Among the entries that follow, how many lines contain the word "format"? Give the number alone.
Segment Start: Available data
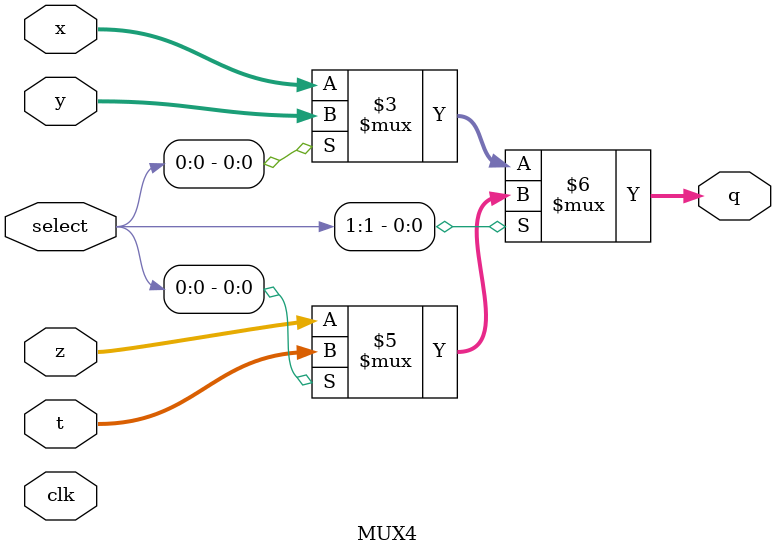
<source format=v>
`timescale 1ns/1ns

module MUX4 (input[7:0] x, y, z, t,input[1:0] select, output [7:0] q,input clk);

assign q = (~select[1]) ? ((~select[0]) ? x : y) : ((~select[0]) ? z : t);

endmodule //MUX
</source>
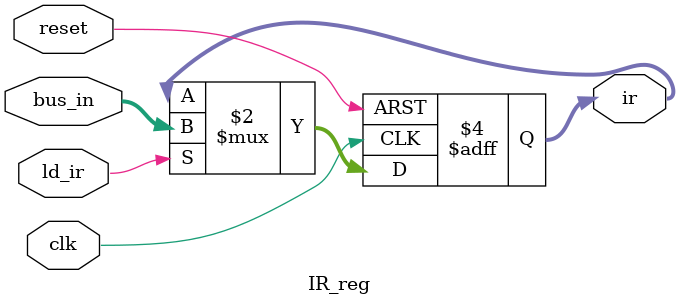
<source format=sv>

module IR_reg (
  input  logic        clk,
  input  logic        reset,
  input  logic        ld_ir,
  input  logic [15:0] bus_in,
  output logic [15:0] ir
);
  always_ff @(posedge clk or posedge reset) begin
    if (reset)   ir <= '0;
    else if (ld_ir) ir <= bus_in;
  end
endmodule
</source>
Segment End: Available data
Segment Start: Available data
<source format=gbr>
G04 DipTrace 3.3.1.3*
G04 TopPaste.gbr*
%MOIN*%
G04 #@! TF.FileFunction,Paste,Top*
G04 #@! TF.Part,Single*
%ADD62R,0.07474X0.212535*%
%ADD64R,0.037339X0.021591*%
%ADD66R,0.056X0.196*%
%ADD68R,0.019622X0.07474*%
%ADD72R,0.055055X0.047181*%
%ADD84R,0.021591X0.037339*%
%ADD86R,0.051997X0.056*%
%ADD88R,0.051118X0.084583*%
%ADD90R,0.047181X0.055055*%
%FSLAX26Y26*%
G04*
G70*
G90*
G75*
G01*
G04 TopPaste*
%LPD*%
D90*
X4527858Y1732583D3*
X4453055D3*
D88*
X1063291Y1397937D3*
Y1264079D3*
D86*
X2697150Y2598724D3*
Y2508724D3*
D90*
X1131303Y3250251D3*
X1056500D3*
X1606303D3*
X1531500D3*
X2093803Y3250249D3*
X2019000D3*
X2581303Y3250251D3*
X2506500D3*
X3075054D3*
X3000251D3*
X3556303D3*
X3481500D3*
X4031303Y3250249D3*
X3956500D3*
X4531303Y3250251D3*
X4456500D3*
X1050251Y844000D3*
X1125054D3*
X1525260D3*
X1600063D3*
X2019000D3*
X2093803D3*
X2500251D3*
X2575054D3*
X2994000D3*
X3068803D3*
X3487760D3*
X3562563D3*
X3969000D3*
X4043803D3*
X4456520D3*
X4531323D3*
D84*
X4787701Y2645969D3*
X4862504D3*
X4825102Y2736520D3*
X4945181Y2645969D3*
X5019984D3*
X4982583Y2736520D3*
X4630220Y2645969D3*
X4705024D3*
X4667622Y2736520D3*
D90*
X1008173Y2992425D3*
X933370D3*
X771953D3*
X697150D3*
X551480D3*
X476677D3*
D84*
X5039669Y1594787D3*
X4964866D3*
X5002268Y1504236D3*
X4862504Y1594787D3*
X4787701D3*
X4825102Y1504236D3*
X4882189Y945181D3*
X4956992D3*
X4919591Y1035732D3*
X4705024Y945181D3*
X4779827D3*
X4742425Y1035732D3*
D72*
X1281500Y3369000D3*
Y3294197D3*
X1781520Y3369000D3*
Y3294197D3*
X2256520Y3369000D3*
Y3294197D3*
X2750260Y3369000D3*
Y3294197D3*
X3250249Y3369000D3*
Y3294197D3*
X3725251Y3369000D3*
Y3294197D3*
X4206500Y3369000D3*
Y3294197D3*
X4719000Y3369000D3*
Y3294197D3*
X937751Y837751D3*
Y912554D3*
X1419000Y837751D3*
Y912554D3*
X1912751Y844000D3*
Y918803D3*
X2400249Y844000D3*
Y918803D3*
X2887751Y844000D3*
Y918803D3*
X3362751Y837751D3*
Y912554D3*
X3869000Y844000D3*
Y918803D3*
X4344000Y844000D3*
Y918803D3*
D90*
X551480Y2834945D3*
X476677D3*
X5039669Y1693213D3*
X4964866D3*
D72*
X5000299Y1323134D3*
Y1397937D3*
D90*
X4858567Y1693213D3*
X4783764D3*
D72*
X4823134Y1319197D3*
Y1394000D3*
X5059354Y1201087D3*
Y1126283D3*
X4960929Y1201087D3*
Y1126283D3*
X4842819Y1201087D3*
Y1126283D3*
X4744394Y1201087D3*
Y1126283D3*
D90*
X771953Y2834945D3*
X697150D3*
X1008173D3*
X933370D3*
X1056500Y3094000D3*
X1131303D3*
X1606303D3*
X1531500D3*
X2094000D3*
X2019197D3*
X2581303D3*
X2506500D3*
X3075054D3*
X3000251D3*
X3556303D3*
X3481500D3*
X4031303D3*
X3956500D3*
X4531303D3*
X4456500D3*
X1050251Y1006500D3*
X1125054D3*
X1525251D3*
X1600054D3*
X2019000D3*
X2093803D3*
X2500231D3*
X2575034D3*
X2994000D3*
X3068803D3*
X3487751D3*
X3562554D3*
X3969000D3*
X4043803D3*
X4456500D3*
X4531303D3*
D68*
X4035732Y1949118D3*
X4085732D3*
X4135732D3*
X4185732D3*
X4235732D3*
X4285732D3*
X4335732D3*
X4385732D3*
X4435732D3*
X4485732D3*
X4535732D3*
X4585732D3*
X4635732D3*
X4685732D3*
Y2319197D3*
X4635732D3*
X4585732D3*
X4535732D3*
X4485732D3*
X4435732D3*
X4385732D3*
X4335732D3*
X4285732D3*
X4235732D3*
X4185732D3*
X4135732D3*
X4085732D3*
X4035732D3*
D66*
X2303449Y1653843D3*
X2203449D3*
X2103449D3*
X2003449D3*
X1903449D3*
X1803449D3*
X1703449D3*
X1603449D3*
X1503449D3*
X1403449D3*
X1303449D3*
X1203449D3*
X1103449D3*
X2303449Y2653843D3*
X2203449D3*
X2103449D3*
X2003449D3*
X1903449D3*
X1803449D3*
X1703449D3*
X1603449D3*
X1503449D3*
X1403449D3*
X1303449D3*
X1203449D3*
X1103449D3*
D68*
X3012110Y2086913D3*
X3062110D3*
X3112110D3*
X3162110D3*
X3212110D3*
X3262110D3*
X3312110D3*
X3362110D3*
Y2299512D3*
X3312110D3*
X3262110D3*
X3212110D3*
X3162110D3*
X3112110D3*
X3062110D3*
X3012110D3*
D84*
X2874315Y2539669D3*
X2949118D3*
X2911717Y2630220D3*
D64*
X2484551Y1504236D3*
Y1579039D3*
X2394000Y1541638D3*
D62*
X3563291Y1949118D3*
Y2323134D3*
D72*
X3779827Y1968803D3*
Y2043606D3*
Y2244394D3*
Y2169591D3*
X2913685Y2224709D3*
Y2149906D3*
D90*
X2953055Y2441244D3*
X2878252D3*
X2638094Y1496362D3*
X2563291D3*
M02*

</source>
Segment End: Available data
Response below:
3